Do I need to use LangChain to use LangSmith?

No. LangSmith works with any LLM application. For LangChain and LangGraph applications, integration is nearly automatic: the frameworks emit traces to LangSmith when environment variables are set. For applications not using LangChain, LangSmith provides a Python and JavaScript SDK for manually wrapping LLM calls to capture traces. The LangChain integration is smoother, but the platform is not limited to LangChain.

What is LangSmith's evaluation feature?

LangSmith's evaluation system lets you run systematic quality checks on your LLM application. You create a dataset of input/output pairs representing cases you want to test. You write evaluators that score responses. either custom Python functions or LLM-as-judge prompts that assess quality on dimensions like relevance, accuracy, or tone. LangSmith runs your application against the dataset, collects the scores, and tracks them over time so you can detect quality regressions when you change prompts or models.

How does LangSmith pricing work?

LangSmith pricing is based on trace volume. The free Developer plan includes 5,000 traces per month, which is enough for small projects and early development. Plus at $39/month includes 50,000 traces and additional features. Team plans are priced per user and include collaboration features. Enterprise pricing is custom with SSO, longer data retention, and SLAs. Additional traces beyond plan limits are billed at $0.005 per trace on Plus.
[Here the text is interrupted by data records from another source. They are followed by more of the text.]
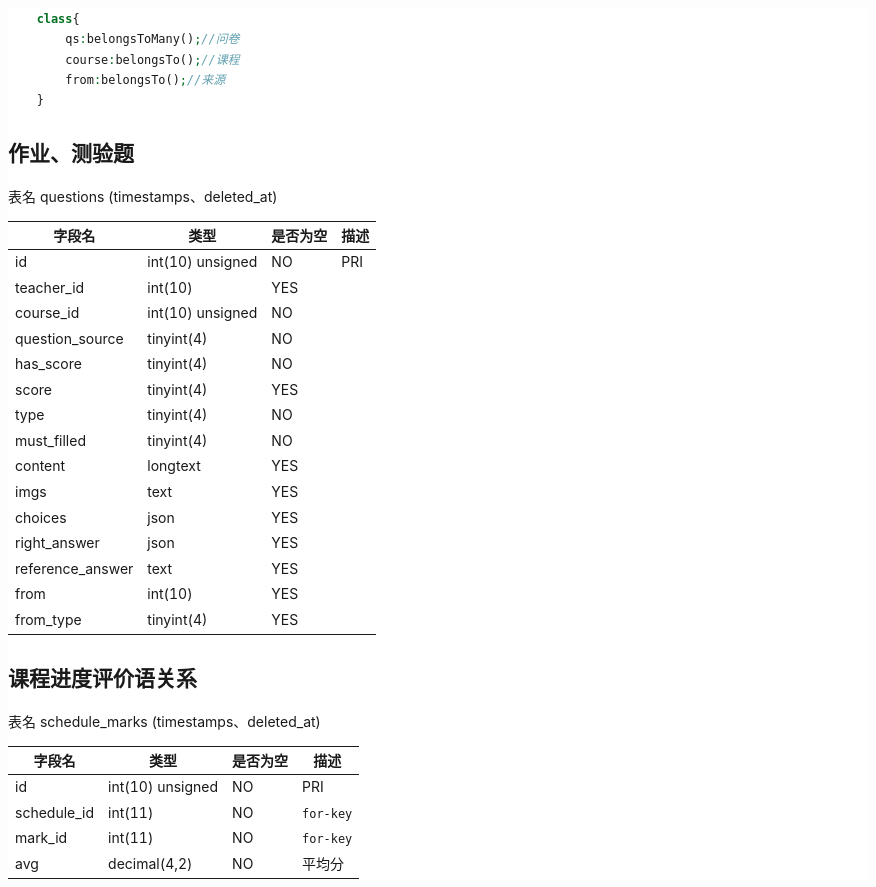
 ```php
    class{
        qs:belongsToMany();//问卷
        course:belongsTo();//课程
        from:belongsTo();//来源
    }
```

## 作业、测验题

表名 questions (timestamps、deleted_at)

| 字段名           | 类型             | 是否为空 | 描述 |
| ---------------- | ---------------- | -------- | ---- |
| id               | int(10) unsigned | NO       | PRI  |
| teacher_id       | int(10)          | YES      |      |
| course_id        | int(10) unsigned | NO       |      |
| question_source  | tinyint(4)       | NO       |      |
| has_score        | tinyint(4)       | NO       |      |
| score            | tinyint(4)       | YES      |      |
| type             | tinyint(4)       | NO       |      |
| must_filled      | tinyint(4)       | NO       |      |
| content          | longtext         | YES      |      |
| imgs             | text             | YES      |      |
| choices          | json             | YES      |      |
| right_answer     | json             | YES      |      |
| reference_answer | text             | YES      |      |
| from             | int(10)          | YES      |      |
| from_type        | tinyint(4)       | YES      |      |

## 课程进度评价语关系

表名 schedule_marks (timestamps、deleted_at)

| 字段名      | 类型             | 是否为空 | 描述      |
| ----------- | ---------------- | -------- | --------- |
| id          | int(10) unsigned | NO       | PRI       |
| schedule_id | int(11)          | NO       | `for-key` |
| mark_id     | int(11)          | NO       | `for-key` |
| avg         | decimal(4,2)     | NO       | 平均分    |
What is the LangSmith Playground?

The Playground is an interactive prompt editor inside LangSmith. You can open any logged trace, modify the prompt, and re-run it to see how changes affect the output, all without touching your codebase. This is useful for rapid prompt iteration using real production inputs. Instead of testing prompts against synthetic examples you made up, you're testing against the actual inputs your application is receiving from users.